Maintaining the processing of the old MP is important for the economic team to be able to account for the increase in revenue expected with the end of Perse in the bimonthly Budget evaluation report, to be sent to Congress on March 22nd.

It is this report that will define how much spending will need to be blocked to meet the fiscal target of closing the public account deficit in 2024.

According to the Treasury’s calculations, the end of Perse would yield R$6 billion more in revenue this year, because much of the end of the exemption from federal taxes would only come into force in 2025.

The minister stated that, last year, the loss of revenue from Perse was “more than R$13 billion”. Haddad said that “any inconsistencies in the taxpayers’ own reports” were removed from this amount. The minister did not detail what these inconsistencies would be.

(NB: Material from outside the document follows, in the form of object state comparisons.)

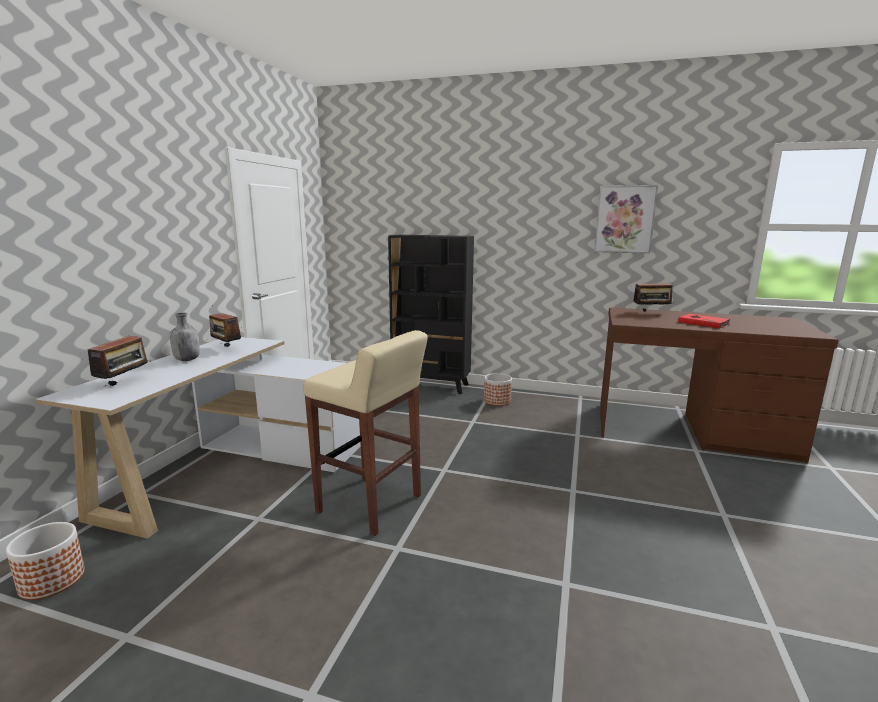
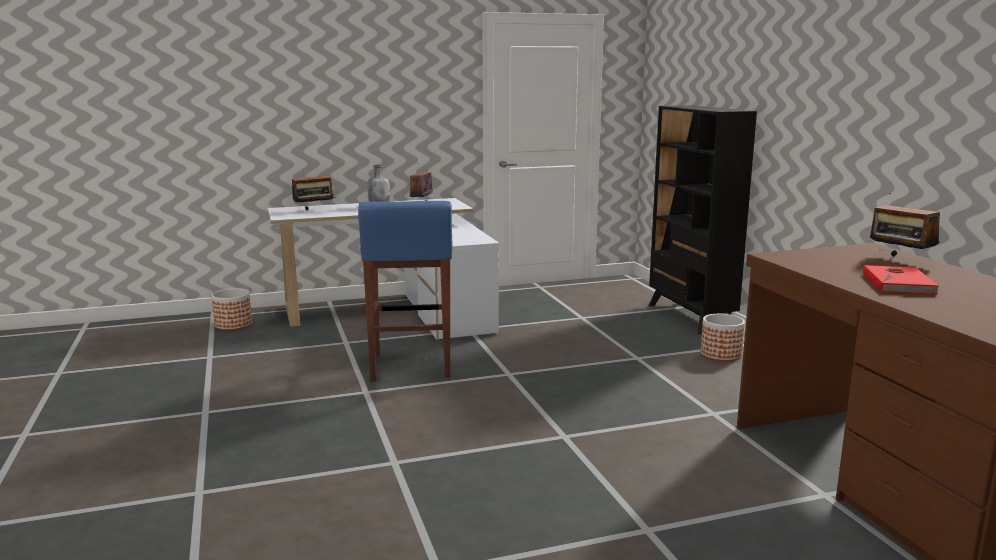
camera: 55 degrees right, 0 degrees up
(371, 505) = (410, 366): beige stool -> blue stool
(624, 219) = (934, 93): picture -> none

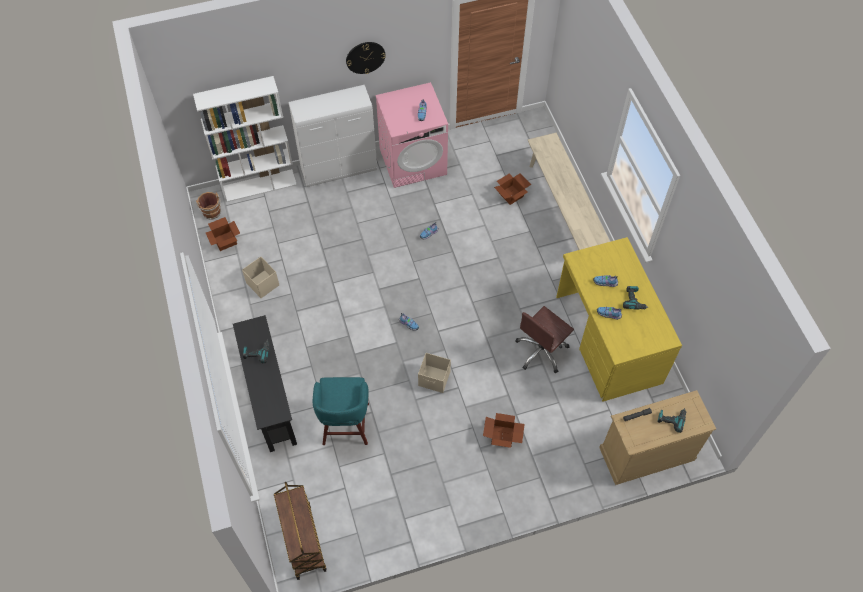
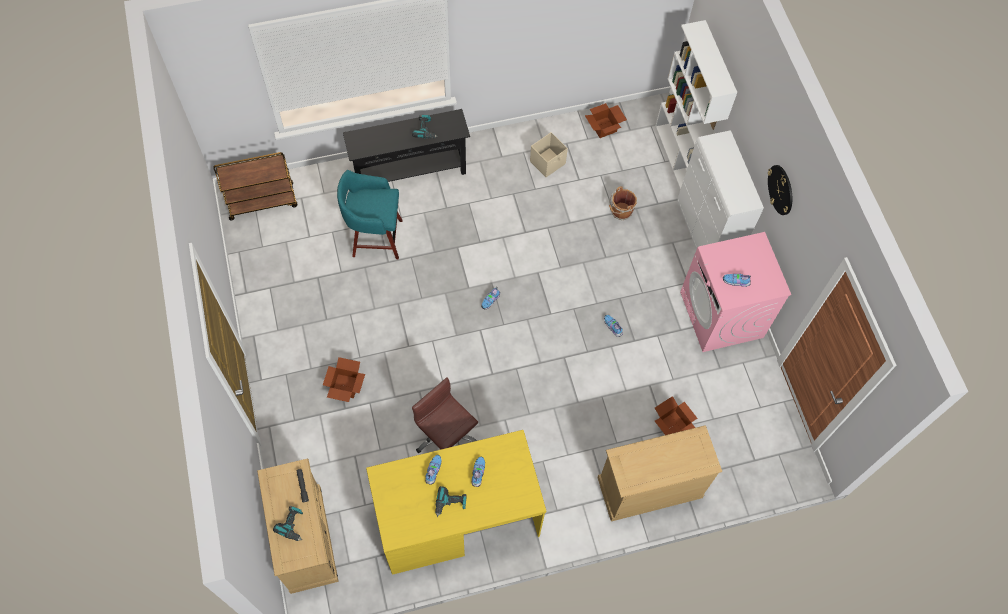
camera: 90 degrees right, 5 degrees up
(212, 213) = (640, 114): brown bucket -> brown bucket (620, 212)
(434, 379) = (420, 323): beige storage box -> none
(563, 210) = (649, 487): beige bench -> beige dresser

The value, however, is lower than the R$17 billion that Haddad had been citing, in recent weeks, as a tax waiver with the program in 2023. According to him, in 2022, the waiver was R$10 billion.

The minister highlighted that the cost of the program in 2022 and 2023 (R$23 billion) has already reached the value of the total waiver of R$25 billion from the agreement made with Congress for the program. “We have already reached the mark of almost R$25 billion in the agreement. And that is what I took to President Lira’s consideration,” he said.

Since the government’s decision to end Perse, the president of the Chamber has demanded that the minister comply with the agreement.

Haddad said he ordered the IRS to do a thorough fine-tooth comb to calculate the cost of Perse. He considered that not every taxpayer, who fails to pay a tax, informs why they are failing to collect it.

To design Perse’s new taxation model, the Ministry of Finance is carrying out a study that aims to identify which segments within the events sector have not yet managed to recover.

When talking about the increase in revenue of companies benefiting from Perse after the end of the pandemic, the minister ended up giving a clue as to how the program could be reformulated. He said that there are 11 thousand companies benefiting from the program.

He drew attention to the fact that companies’ revenue before the pandemic, in 2019, was R$146 billion, fell to R$101 billion and then rose to R$200 billion, in 2022.

The data shows that the sector has already recovered or more companies are benefiting from a tax incentive that, in practice, was not designed for them.

With this data, the minister signaled that revenue should be an indicator to define which companies will be able to continue with the benefit.

The Perse benefit eliminates all federal taxes (IRPJ, CSLL, PIS and Cofins) in a sector that has already recovered and continues to grow. It is based on this argument that the economic team tried unsuccessfully to convince senators and deputies to end the program.

The minister said he does not yet know what the compensatory measure will be for maintaining Perse and ensuring compliance with the zero deficit target for public accounts.